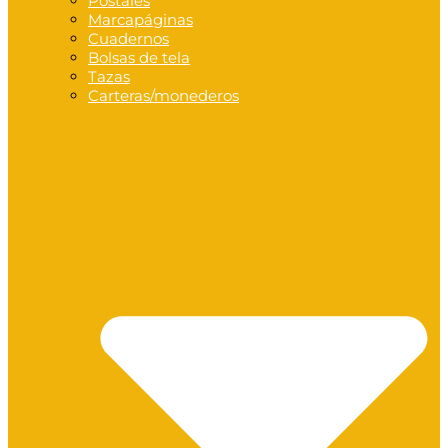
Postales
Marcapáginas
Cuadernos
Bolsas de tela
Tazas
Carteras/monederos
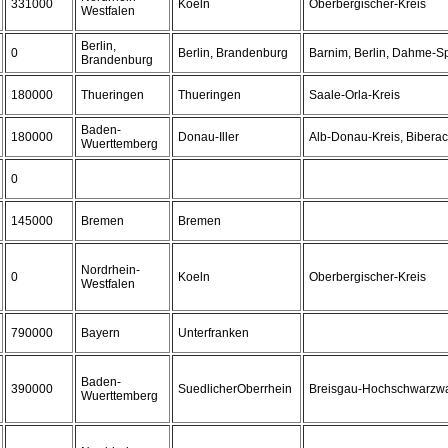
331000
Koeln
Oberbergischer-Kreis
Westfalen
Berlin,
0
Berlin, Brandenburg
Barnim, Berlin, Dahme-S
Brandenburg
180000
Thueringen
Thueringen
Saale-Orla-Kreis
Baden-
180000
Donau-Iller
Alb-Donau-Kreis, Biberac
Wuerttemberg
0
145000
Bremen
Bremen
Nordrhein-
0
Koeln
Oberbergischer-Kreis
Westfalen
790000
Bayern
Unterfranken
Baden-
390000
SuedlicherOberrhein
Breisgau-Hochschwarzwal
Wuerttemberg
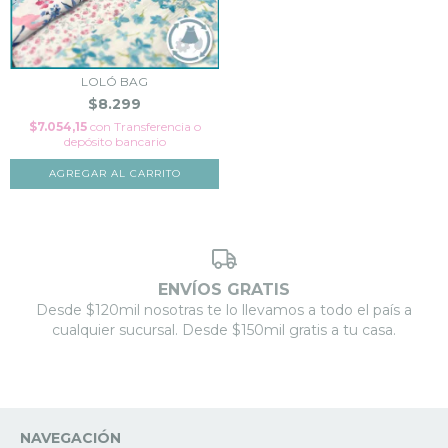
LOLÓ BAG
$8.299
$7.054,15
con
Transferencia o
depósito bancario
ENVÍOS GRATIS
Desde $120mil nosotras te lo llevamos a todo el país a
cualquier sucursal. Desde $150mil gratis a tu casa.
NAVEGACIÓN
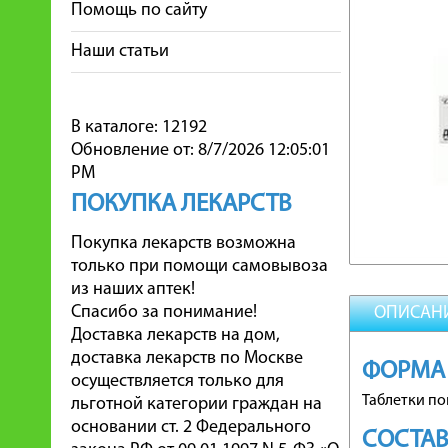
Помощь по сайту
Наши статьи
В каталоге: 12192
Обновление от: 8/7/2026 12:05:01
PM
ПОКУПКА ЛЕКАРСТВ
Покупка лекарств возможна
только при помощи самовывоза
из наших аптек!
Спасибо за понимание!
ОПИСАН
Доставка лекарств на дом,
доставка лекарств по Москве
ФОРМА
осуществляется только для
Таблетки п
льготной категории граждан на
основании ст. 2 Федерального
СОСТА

### [YOUR TASK]
Return the text of every item above line for line, leaving the pictures out of the answer.

### [SOLVED PROBLEM]
Postales
Marcapáginas
Cuadernos
Bolsas de tela
Tazas
Carteras/monederos
331000
Koeln
Oberbergischer-Kreis
Westfalen
Berlin,
0
Berlin, Brandenburg
Barnim, Berlin, Dahme-S
Brandenburg
180000
Thueringen
Thueringen
Saale-Orla-Kreis
Baden-
180000
Donau-Iller
Alb-Donau-Kreis, Biberac
Wuerttemberg
0
145000
Bremen
Bremen
Nordrhein-
0
Koeln
Oberbergischer-Kreis
Westfalen
790000
Bayern
Unterfranken
Baden-
390000
SuedlicherOberrhein
Breisgau-Hochschwarzwal
Wuerttemberg
LOLÓ BAG
$8.299
$7.054,15
con
Transferencia o
depósito bancario
ENVÍOS GRATIS
Desde $120mil nosotras te lo llevamos a todo el país a
cualquier sucursal. Desde $150mil gratis a tu casa.
NAVEGACIÓN
Помощь по сайту
Наши статьи
В каталоге: 12192
Обновление от: 8/7/2026 12:05:01
PM
ПОКУПКА ЛЕКАРСТВ
Покупка лекарств возможна
только при помощи самовывоза
из наших аптек!
Спасибо за понимание!
ОПИСАН
Доставка лекарств на дом,
доставка лекарств по Москве
ФОРМА
осуществляется только для
Таблетки п
льготной категории граждан на
основании ст. 2 Федерального
СОСТА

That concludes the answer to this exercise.